**ASSIGNMENT**
Apart from the pictures, every line below needs to be reproduced verbatim.

[[ EXTRACTED MATERIAL, beginning ]]

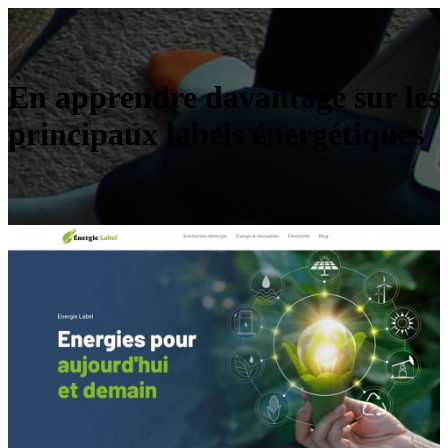
En apprendre davantage sur les
principaux labels énergétiques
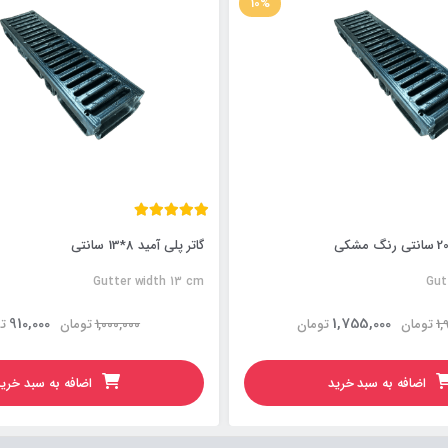
10%
گاتر پلی آمید 8*13 سانتی
Gutter width 13 cm
Gut
910,000
1,755,000
1,
تومان
تومان
1,000,000
تومان
ت
اضافه به سبد خرید
اضافه به سبد خری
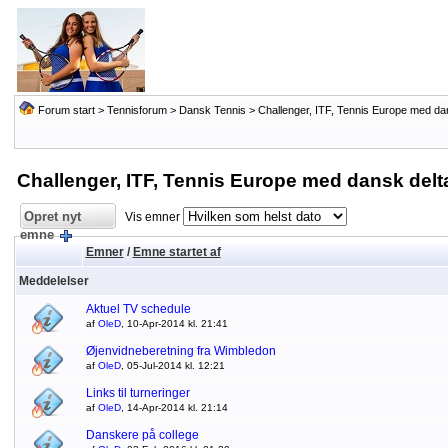
Forum start
>
Tennisforum
>
Dansk Tennis
>
Challenger, ITF, Tennis Europe med da
Challenger, ITF, Tennis Europe med dansk delt
Opret nyt
Vis emner
emne
Emner
/
Emne startet af
Meddelelser
Aktuel TV schedule
af
OleD
, 10-Apr-2014 kl. 21:41
Øjenvidneberetning fra Wimbledon
af
OleD
, 05-Jul-2014 kl. 12:21
Links til turneringer
af
OleD
, 14-Apr-2014 kl. 21:14
Danskere på college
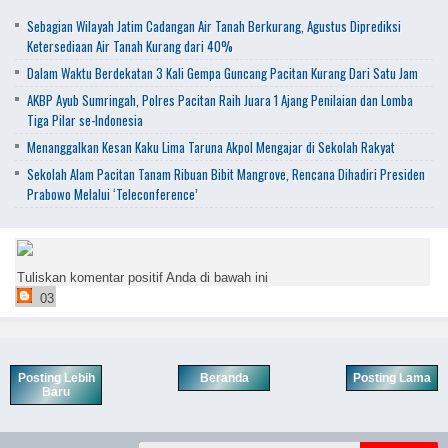
Sebagian Wilayah Jatim Cadangan Air Tanah Berkurang, Agustus Diprediksi
Ketersediaan Air Tanah Kurang dari 40%
Dalam Waktu Berdekatan 3 Kali Gempa Guncang Pacitan Kurang Dari Satu Jam
AKBP Ayub Sumringah, Polres Pacitan Raih Juara 1 Ajang Penilaian dan Lomba
Tiga Pilar se-Indonesia
Menanggalkan Kesan Kaku Lima Taruna Akpol Mengajar di Sekolah Rakyat
Sekolah Alam Pacitan Tanam Ribuan Bibit Mangrove, Rencana Dihadiri Presiden
Prabowo Melalui ‘Teleconference’
Tuliskan komentar positif Anda di bawah ini
03
Posting Lebih
Beranda
Posting Lama
Baru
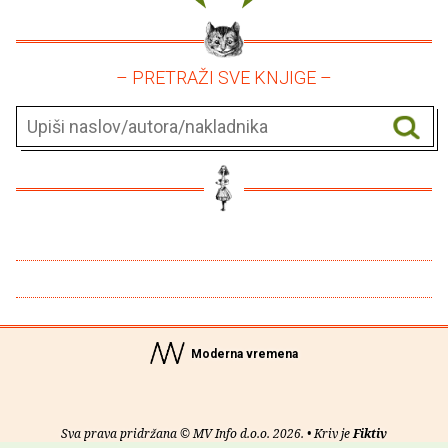
– PRETRAŽI SVE KNJIGE –
Moderna vremena
Sva prava pridržana © MV Info d.o.o. 2026. • Kriv je
Fiktiv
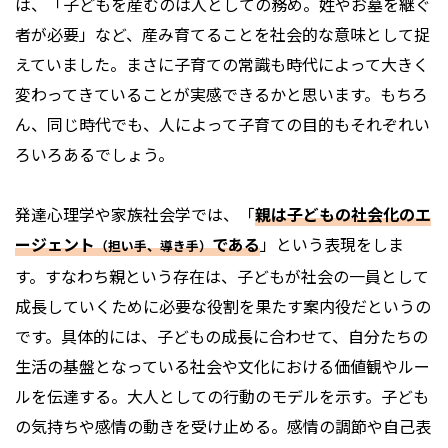
は、「子どもを産むのは人としての務め。姓やお墓を継ぐ
者が必要」など、産み育てることを社会的な意味として捉
えていました。まさに子育ての常識も時代によって大きく
変わってきていることが実感できるかと思います。もちろ
ん、同じ時代でも、人によって子育ての目的もそれぞれい
ろいろあるでしょう。
発達心理学や家族社会学では、「
親は子どもの社会化のエ
ージェント
である
」という表現をしま
（担い手、導き手）
す。すなわち親という存在は、子どもが社会の一員として
成長していくために必要な役割を果たす案内役だというの
です。具体的には、子どもの成長に合わせて、自分たちの
生活の基盤となっている社会や文化における価値観やルー
ルを伝達する。大人としての行動のモデルを示す。子ども
の気持ちや感情の動きを受け止める。感情の調節や自己表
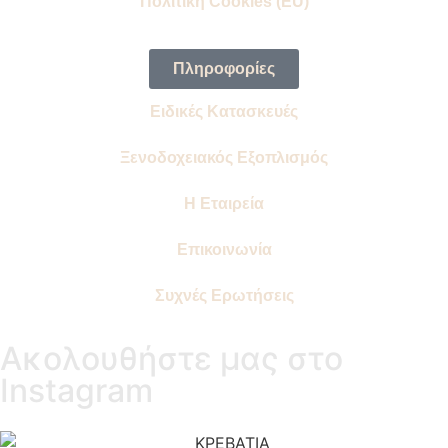
Πολιτική Cookies (EU)
Πληροφορίες
Ειδικές Κατασκευές
Ξενοδοχειακός Εξοπλισμός
Η Εταιρεία
Επικοινωνία
Συχνές Ερωτήσεις
Ακολουθήστε μας στο
Instagram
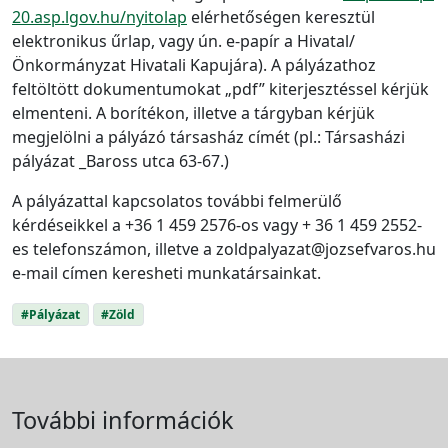
20.asp.lgov.hu/nyitolap
elérhetőségen keresztül
elektronikus űrlap, vagy ún. e-papír a Hivatal/
Önkormányzat Hivatali Kapujára). A pályázathoz
feltöltött dokumentumokat „pdf” kiterjesztéssel kérjük
elmenteni. A borítékon, illetve a tárgyban kérjük
megjelölni a pályázó társasház címét (pl.: Társasházi
pályázat _Baross utca 63-67.)
A pályázattal kapcsolatos további felmerülő
kérdéseikkel a +36 1 459 2576-os vagy + 36 1 459 2552-
es telefonszámon, illetve a zoldpalyazat@jozsefvaros.hu
e-mail címen keresheti munkatársainkat.
#Pályázat
#Zöld
További információk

[[ EXTRACTED MATERIAL, end ]]

**REPLY TO THE EXERCISE**
En apprendre davantage sur les
principaux labels énergétiques
10%
گاتر پلی آمید 8*13 سانتی
Gutter width 13 cm
Gut
910,000
1,755,000
1,
تومان
تومان
1,000,000
تومان
ت
اضافه به سبد خرید
اضافه به سبد خری
Forum start
>
Tennisforum
>
Dansk Tennis
>
Challenger, ITF, Tennis Europe med da
Challenger, ITF, Tennis Europe med dansk delt
Opret nyt
Vis emner
emne
Emner
/
Emne startet af
Meddelelser
Aktuel TV schedule
af
OleD
, 10-Apr-2014 kl. 21:41
Øjenvidneberetning fra Wimbledon
af
OleD
, 05-Jul-2014 kl. 12:21
Links til turneringer
af
OleD
, 14-Apr-2014 kl. 21:14
Danskere på college
Sebagian Wilayah Jatim Cadangan Air Tanah Berkurang, Agustus Diprediksi
Ketersediaan Air Tanah Kurang dari 40%
Dalam Waktu Berdekatan 3 Kali Gempa Guncang Pacitan Kurang Dari Satu Jam
AKBP Ayub Sumringah, Polres Pacitan Raih Juara 1 Ajang Penilaian dan Lomba
Tiga Pilar se-Indonesia
Menanggalkan Kesan Kaku Lima Taruna Akpol Mengajar di Sekolah Rakyat
Sekolah Alam Pacitan Tanam Ribuan Bibit Mangrove, Rencana Dihadiri Presiden
Prabowo Melalui ‘Teleconference’
Tuliskan komentar positif Anda di bawah ini
03
Posting Lebih
Beranda
Posting Lama
Baru
– PRETRAŽI SVE KNJIGE –
Moderna vremena
Sva prava pridržana © MV Info d.o.o. 2026. • Kriv je
Fiktiv
は、「子どもを産むのは人としての務め。姓やお墓を継ぐ
者が必要」など、産み育てることを社会的な意味として捉
えていました。まさに子育ての常識も時代によって大きく
変わってきていることが実感できるかと思います。もちろ
ん、同じ時代でも、人によって子育ての目的もそれぞれい
ろいろあるでしょう。
発達心理学や家族社会学では、「
親は子どもの社会化のエ
ージェント
である
」という表現をしま
（担い手、導き手）
す。すなわち親という存在は、子どもが社会の一員として
成長していくために必要な役割を果たす案内役だというの
です。具体的には、子どもの成長に合わせて、自分たちの
生活の基盤となっている社会や文化における価値観やルー
ルを伝達する。大人としての行動のモデルを示す。子ども
の気持ちや感情の動きを受け止める。感情の調節や自己表
Πολιτική Cookies (EU)
Πληροφορίες
Ειδικές Κατασκευές
Ξενοδοχειακός Εξοπλισμός
Η Εταιρεία
Επικοινωνία
Συχνές Ερωτήσεις
Ακολουθήστε μας στο
Instagram
20.asp.lgov.hu/nyitolap
elérhetőségen keresztül
elektronikus űrlap, vagy ún. e-papír a Hivatal/
Önkormányzat Hivatali Kapujára). A pályázathoz
feltöltött dokumentumokat „pdf” kiterjesztéssel kérjük
elmenteni. A borítékon, illetve a tárgyban kérjük
megjelölni a pályázó társasház címét (pl.: Társasházi
pályázat _Baross utca 63-67.)
A pályázattal kapcsolatos további felmerülő
kérdéseikkel a +36 1 459 2576-os vagy + 36 1 459 2552-
es telefonszámon, illetve a zoldpalyazat@jozsefvaros.hu
e-mail címen keresheti munkatársainkat.
#Pályázat
#Zöld
További információk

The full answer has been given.